La que estuvo en el inicio de toda vida y la entrego.
La que fue testigo del propio destino y no le temio.
La que perdio oportunidades en el amor.
La que mordio el presente.
La que no miro el futuro.
La que invento pretextos para los desmemoriados.
La que intento decirte: estoy aquí oyeme.
La que desenterro el hambre de la especie.
La que te soño.
La que corrio detras del pasajero sin nombre.
La que arrodillada en los caminos suplicaba.
La que llego a la hora de los fuegos.
La que abrio las entrañas y regalo el corazón inutilmente...
La que fue madre ... y no lo fue.
La que nombraba el alba.
La que no lloro al entregar las edades.
La que aromó la nomenclatura de las fabulas.

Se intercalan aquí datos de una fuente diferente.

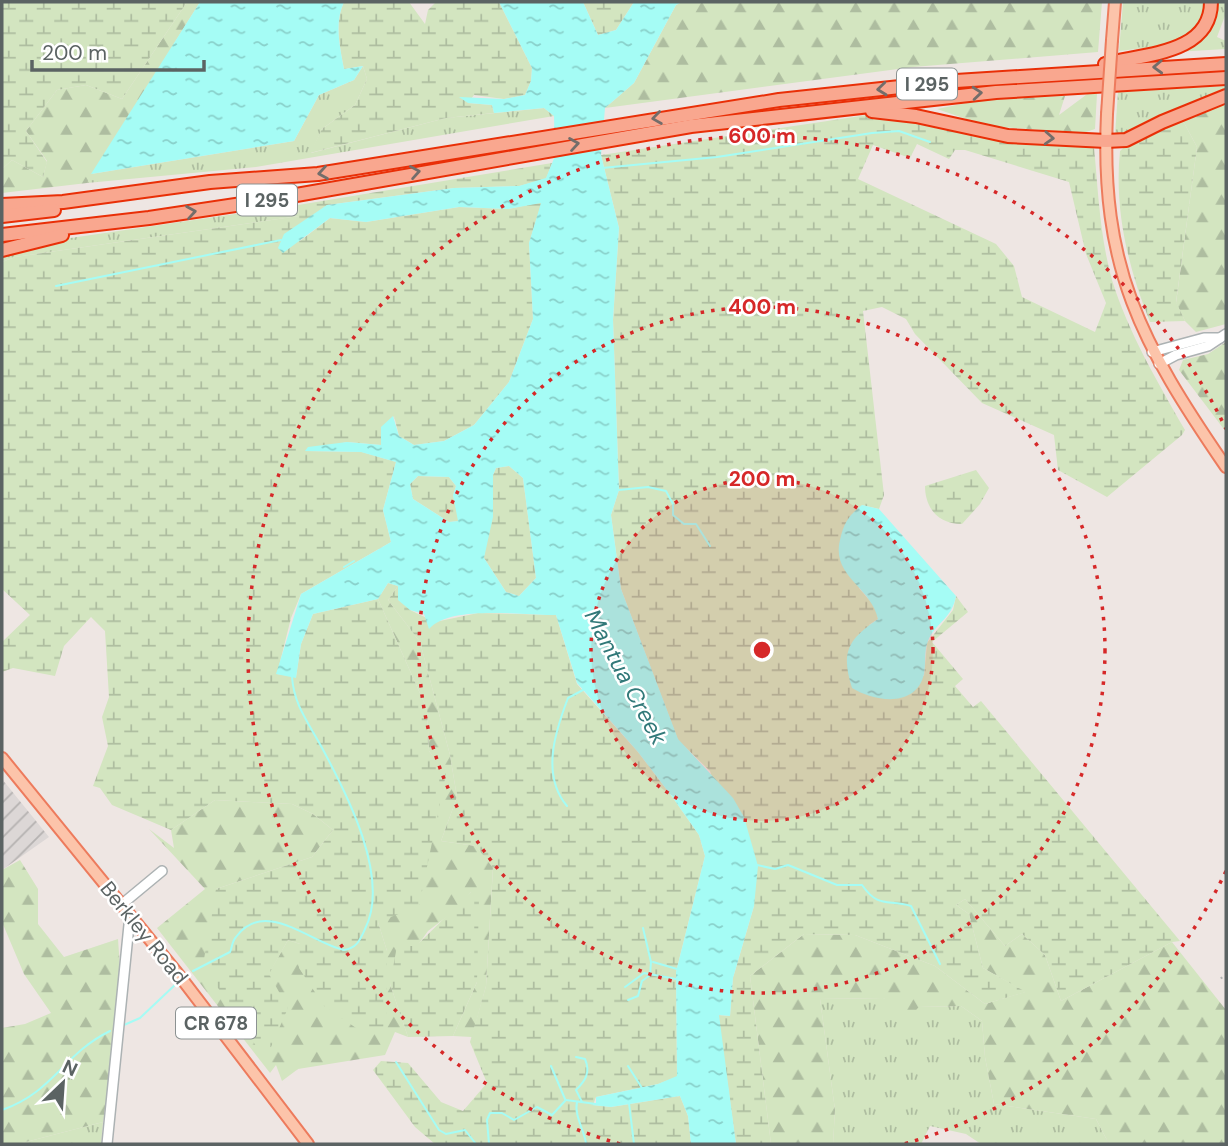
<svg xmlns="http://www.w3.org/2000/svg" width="1228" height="1146" font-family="'DM Sans',sans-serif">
<defs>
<pattern id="industrial-furrows" width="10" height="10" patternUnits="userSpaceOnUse" patternTransform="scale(1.75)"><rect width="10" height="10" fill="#dcd7d6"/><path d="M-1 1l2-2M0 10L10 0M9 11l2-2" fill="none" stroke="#b5b2b1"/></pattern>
<pattern id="grass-tufts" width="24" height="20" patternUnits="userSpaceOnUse" patternTransform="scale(1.75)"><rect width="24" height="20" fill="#d3e5c0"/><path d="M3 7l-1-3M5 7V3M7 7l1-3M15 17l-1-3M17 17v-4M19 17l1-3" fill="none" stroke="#aebda0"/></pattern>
<pattern id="forest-firs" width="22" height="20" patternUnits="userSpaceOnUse" patternTransform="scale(1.75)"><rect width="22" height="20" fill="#d3e5c0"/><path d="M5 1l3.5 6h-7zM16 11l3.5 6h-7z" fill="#aebda0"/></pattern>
<pattern id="wetland-marsh" width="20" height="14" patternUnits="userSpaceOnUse" patternTransform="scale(1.75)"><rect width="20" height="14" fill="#d3e5c0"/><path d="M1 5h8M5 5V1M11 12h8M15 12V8" fill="none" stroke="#aebda0"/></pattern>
<pattern id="water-ripples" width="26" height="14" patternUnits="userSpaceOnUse" patternTransform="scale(1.75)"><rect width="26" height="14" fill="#a5fcf5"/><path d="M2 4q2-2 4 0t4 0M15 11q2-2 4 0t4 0" fill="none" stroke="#89d0ca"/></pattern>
</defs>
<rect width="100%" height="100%" fill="#eee6e3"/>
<!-- industrial -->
<polygon fill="url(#industrial-furrows)" points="2,779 49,837 2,870"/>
<!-- grass -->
<g fill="url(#grass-tufts)">
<polygon points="1123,2 1208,2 1205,22 1178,44 1119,51"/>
<polygon points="1215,2 1226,2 1226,13 1217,37 1226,41 1226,49 1175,52 1199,39"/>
<polygon points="363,66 367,79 355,105 322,129 311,153 446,118 544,108 554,116 256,167 87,183 91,174 294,141 319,95 354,80"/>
<polygon points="1226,86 1226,94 1124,136 1115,135 1118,92"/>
<polygon points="298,205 299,216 15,257 2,262 2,254 36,243"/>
<polygon points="883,998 919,1007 961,1006 982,1021 985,1057 994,1104 1096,1119 1109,1144 981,1144 966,1134 930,1126 921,1144 833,1144 835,1110 820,999"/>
<polygon points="103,1122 101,1144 18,1144"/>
</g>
<!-- forest -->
<g fill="url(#forest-firs)">
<polygon points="187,2 200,2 87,183 2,193 2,169 12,160 43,177 47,161 26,131 57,90 86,85 122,99"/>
<polygon points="682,2 1102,2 1098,52 913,67 605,108 634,83 676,5"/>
<polygon points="1090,92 1097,94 1095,129 1083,133 987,126 937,109 986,99 1065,96 1059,115"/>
<polygon points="1226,103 1226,324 1196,332 1185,321 1176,303 1197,147 1182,119"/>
<polygon points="1226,342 1226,432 1179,370 1183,360 1208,354"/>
<polygon points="388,583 398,586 388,600 420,642 450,755 457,797 441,841 476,846 493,867 486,986 472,1037 453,1036 477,982 471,892 457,909 428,931 390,984 408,1037 395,1032 385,1055 298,1069 282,1081 276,1065 270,1073 157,928 205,889 149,829 174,848 171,830 215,800 292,804 313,814 333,830 312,857 216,889 269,973 288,940 300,944 387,951 378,922 431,836 445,774 429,751 427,709 378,599"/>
<polygon points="20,860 38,889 38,924 64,957 118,939 122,996 103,1122 18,1144 2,1144 2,1028 25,1024 51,1013 24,974 2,922 2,870"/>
<polygon points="965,899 1005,946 1022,934 1045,955 1061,1001 1172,942 1226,1010 1226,1144 1109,1144 1096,1119 994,1104 985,1057 982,1021 961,1006 919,1007 902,1023 896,1004 883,998 820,999 835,1110 833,1144 771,1144 750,976 804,934 855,935 935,966 985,1004 1025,992 983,968 969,914 956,905"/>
</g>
<!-- wetland -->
<g fill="url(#wetland-marsh)" fill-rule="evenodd">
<polygon points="2,2 187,2 122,99 86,85 57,90 26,131 47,162 43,177 12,160 2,169"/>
<path d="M 344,2 L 409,2 L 425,24 L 428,10 L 436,2 L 499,2 L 532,68 L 531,81 L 525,95 L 504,99 L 474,95 L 468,103 L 492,105 L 494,113 L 446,118 L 310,153 L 322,129 L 355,105 L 367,79 L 363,66 L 344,69 C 340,47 334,23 344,2 Z"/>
<polygon points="583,2 634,2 616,30 598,35"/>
<path d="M 881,113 L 966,134 L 1094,147 C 1098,190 1100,237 1112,280 C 1128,332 1158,383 1185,430 L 1182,435 L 1107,497 L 1058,470 L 1054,435 L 982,403 L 915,334 L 906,319 L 882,307 L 863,311 L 884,495 L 879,509 L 862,505 L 859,588 L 876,608 L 878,619 L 869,625 L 924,676 L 927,643 L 953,610 L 956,596 L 968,612 L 932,642 L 963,679 L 955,686 L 973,707 L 981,701 L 1180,941 L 1172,942 L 1061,1001 L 1045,955 L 1022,934 L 1005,946 L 965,899 L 956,905 L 969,914 L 983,968 L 1026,992 L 985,1004 L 935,966 L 855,935 L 804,934 L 750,976 L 771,1144 L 736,1144 L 718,1015 L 730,1016 L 733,978 L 754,906 L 710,771 L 678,740 L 621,589 L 611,515 L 619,490 L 613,320 L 619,228 L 601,155 ZM 917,144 L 949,159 L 955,150 L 965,150 L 1069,182 L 1086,254 L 1106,303 L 1095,332 L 1022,297 L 1014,266 L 996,244 L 858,179 L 873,145 L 910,158 Z"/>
<path d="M 1182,119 L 1197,147 L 1176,302 L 1185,321 L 1150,322 C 1128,268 1114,209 1120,151 L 1132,140 Z"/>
<polygon points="552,163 546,179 519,186 454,188 327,205 300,241 330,218 366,222 459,207 508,209 542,202 529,243 533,319 509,382 474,425 444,441 414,445 399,436 394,416 381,445 347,442 306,451 362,452 396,462 383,510 391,542 301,594 291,618 277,674 296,677 301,644 313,614 378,599 427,709 429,751 446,774 419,906 378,922 387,951 386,1033 359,1030 324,1006 299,968 300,944 288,940 269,974 288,1008 271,1047 258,1049 203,965 216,889 312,857 333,830 313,814 292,804 215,800 171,830 112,805 100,788 93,786 108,746 102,717 109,697 105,631 91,617 64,646 55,676 13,668 2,672 2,642 30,615 2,589 2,262 15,257 299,216 298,205"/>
<polygon points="509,466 523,478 536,578 519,596 506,592 484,558 493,475 496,468"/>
<path d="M 976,470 L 989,488 L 980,504 L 962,524 C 938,524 925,508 925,486 Z"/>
<polygon points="418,476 449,477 456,486 453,495 459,521 449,522 413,499 410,484"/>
<polygon points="398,586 410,610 435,622 478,613 556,615 577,684 638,752 673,798 699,835 705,856 676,972 677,1077 658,1084 596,1097 593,1105 611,1107 680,1096 688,1116 691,1144 435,1144 415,1127 373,1070 381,1061 408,1063 441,1102 463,1111 487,1083 470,1042 486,986 493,868 476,846 441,841 457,797 450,755 420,642 388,600"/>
<polygon points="471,892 479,897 477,982 453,1036 408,1037 390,984 397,946 416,946"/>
</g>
<!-- water -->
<g fill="url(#water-ripples)" fill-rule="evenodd">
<path d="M 200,2 L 344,2 C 334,23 340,47 344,69 L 363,66 L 354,80 L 319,95 L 294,141 L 91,174 Z"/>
<path d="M 499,2 L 583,2 L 598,35 L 616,30 L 634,2 L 682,2 L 676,5 L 634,83 L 605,108 L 601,155 L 619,228 L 613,320 L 619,490 L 611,515 L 621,589 L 678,739 L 733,798 L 744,817 L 758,866 L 754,906 L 733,978 L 730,1016 L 719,1015 L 736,1144 L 691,1144 L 688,1116 L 680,1096 L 611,1107 L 591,1105 L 596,1104 L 596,1097 L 658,1084 L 677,1076 L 676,972 L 705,856 L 699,835 L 673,798 L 638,752 L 577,683 L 556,615 C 524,616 451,604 429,629 L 424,614 L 410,610 L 398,600 L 398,586 L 388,583 L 378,599 L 313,614 L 301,644 L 296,678 L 276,674 L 301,594 L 391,542 L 383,510 L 396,462 L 361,452 L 305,451 L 308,447 L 347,442 L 381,445 L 381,427 L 393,416 L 399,436 L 414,445 L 444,441 L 474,425 L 509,382 L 533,319 L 529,243 L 541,203 L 508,209 L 459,207 L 366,222 L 330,218 L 283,253 L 278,248 L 284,234 L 327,205 L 454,188 L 519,186 L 546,178 L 555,156 L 554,116 L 544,108 L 494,113 L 492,105 L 468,103 L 459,97 L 504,99 L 525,95 L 531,81 L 532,68 ZM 509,466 L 523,478 L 536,578 L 519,596 L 506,592 L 484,558 L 493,517 L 493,475 L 496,468 ZM 418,476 L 449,477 L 456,486 L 453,495 L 458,521 L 449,522 L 413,499 L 410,484 Z"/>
<path d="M 862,505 L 879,509 L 956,596 C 952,619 936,622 928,641 C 924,651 926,663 924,674 C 916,708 875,702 852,688 C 841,653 847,640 878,619 C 871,587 831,576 840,540 C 844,523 848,516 862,505 Z"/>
</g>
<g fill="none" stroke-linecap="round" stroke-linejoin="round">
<!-- stream -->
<g stroke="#a5fcf5" stroke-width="2">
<polyline points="602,168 717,157 872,133 899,131 930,142"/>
<polyline points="56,286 281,240"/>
<polyline points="619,490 648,487 666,491 673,504 673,515 684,524 696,524 710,546"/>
<polyline points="344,567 354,561"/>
<path d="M 567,806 C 541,775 555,732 568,698 L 583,690"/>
<path d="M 757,865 L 775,869 L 788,865 L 837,885 L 862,885 C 879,909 887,899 911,906 L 940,964"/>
<polyline points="653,962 677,969"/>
<path d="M 193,971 L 230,952 C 232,948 232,941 236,937 C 265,897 312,944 344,950 C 357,948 360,940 365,929 C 391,878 346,792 321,746 C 308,722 294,705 292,677"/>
<polyline points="625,987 644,973 676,979"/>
<polyline points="628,1000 638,996 642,981 650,975 651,962 643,928"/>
<polyline points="124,1025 140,1018 177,983"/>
<path d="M 576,1057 L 585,1059 C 591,1073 585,1081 576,1090 L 582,1102"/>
<polyline points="396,1062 439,1130 446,1134 465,1130 476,1144"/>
<polyline points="551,1066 565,1099"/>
<polyline points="628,1066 642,1088"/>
<polyline points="566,1100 596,1104"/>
<path d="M 577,1102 C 574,1115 584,1130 586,1143"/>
<polyline points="629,1103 634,1144"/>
<path d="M 2,1110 C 55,1091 63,1054 110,1031"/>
<polyline points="489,1144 487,1120 490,1113 502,1113 514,1120 537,1107 552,1115 565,1101"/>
</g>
<!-- minor casing -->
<g stroke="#acb2b3" stroke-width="12">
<g id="minor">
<polyline points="1152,352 1204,338 1220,338"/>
<polyline points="1159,364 1176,355 1208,346 1226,334"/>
<polyline points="121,905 162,871"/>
<polyline points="107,1144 130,915"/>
</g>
</g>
<!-- major casing -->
<g stroke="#ed7b5d" stroke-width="14">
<g id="major">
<polyline points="1112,40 1115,2"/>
<path d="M 1107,114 C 1100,268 1141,343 1226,467"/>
<polyline points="2,758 182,979 308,1144"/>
</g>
</g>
<!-- highway casing -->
<g stroke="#e92f07" stroke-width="16">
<g id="highway">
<path d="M 1105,64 C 1144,54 1211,54 1211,2"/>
<polyline points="872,111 916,116 1008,136 1106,141 1126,140 1162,122 1226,96"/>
<polyline points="2,205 63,202 210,182 318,174 779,100 956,81 1226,64"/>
<polyline points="2,216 54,210"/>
<polyline points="2,235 149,218 262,201 691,126 996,92 1226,78"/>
<polyline points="2,250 62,235"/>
</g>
</g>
<!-- minor -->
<use href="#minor" stroke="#fff" stroke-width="9"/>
<!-- major -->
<use href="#major" stroke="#fcc4aa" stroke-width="10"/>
<!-- highway -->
<use href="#highway" stroke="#f9a78f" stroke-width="12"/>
<!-- rail -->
<polyline stroke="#b0b1b1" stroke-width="2" stroke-dasharray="2 9" stroke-linecap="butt" points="1221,977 1226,985"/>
<!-- major-bridge casing -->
<g stroke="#ed7b5d" stroke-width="14" stroke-linecap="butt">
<polyline id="major-bridge" points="1107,114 1112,40"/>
</g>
<!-- major-bridge -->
<use href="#major-bridge" stroke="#fcc4aa" stroke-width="10"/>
</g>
<!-- one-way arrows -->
<defs><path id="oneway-chevron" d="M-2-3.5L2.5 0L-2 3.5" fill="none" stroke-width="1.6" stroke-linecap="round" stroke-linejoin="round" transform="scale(1.75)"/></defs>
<g stroke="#736d6a">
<use href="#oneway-chevron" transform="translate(1158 67) rotate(178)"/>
<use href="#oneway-chevron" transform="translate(882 89) rotate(174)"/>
<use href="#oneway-chevron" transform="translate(977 93) rotate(-5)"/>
<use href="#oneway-chevron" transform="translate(657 118) rotate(172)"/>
<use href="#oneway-chevron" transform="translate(1049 138) rotate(3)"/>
<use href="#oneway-chevron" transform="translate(574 144) rotate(-9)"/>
<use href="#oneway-chevron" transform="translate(415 172) rotate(-10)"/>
<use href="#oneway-chevron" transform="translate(323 173) rotate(171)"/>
<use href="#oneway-chevron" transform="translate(191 212) rotate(-9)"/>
</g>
<!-- distance rings -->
<circle cx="762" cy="650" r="171" fill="#d62828" fill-opacity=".12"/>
<g fill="none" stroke="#d62828" stroke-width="3.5" stroke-dasharray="3.5 7">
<circle cx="762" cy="650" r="171"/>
<circle cx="762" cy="650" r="343"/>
<path d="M1226 871A514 514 0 0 1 904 1144M620 1144A514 514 0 1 1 1226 429"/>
</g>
<g text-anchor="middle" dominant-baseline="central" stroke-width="5" stroke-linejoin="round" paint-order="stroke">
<!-- shield labels -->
<g fill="#fff" stroke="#8c9292" stroke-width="2">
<rect x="897" y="68.5" width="60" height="31" rx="5"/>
<rect x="237" y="184.5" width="60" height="31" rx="5"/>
<rect x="176" y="1007.5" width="80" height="31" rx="5"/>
</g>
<g font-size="19" font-weight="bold" fill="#5b6363">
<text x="927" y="84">I 295</text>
<text x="267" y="200">I 295</text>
<text x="216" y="1023">CR 678</text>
</g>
<!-- street labels -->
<g font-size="21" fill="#5b6363" stroke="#fff">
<text transform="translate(144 933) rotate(51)">Berkley Road</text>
</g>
<!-- water labels -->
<g font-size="23" font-style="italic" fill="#327979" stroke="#fff">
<text transform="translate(626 677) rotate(62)">Mantua Creek</text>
</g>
</g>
<circle cx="762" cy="650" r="10" fill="#d62828" stroke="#fff" stroke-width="3.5"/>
<g font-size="21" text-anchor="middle" font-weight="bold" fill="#d62828" stroke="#fff" stroke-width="5" stroke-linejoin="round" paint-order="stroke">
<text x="762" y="143">600 m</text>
<text x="762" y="314">400 m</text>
<text x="762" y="486">200 m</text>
</g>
<!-- border -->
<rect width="1228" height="1146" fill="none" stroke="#5b6363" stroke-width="7"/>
<!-- north arrow -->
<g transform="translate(63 1083) rotate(25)" stroke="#ffffff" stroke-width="5" paint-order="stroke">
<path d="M0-5L12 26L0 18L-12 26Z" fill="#5b6363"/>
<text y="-10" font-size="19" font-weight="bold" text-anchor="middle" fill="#5b6363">N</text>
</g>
<!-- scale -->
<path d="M32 60v10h172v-10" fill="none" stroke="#5b6363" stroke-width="3.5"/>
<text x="42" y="60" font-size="21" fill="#5b6363" stroke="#ffffff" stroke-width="5" paint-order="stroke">200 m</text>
</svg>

La que fue ángel y mujer en el deseo.
La que entrego la boca en los infiernos.
La que fue fiel a las ausencias...
La que fue turbia y transparente.
La que fue agua y niebla.
La que no dudo ser simiente de vida.
La que supo que la muerte es lenta y espera.
La que creyo que el tiempo era un río iluminado.
La que se mantuvo viva en el misterio y estableció
una tregua en el ardiente inventario de los días...
Esa soy.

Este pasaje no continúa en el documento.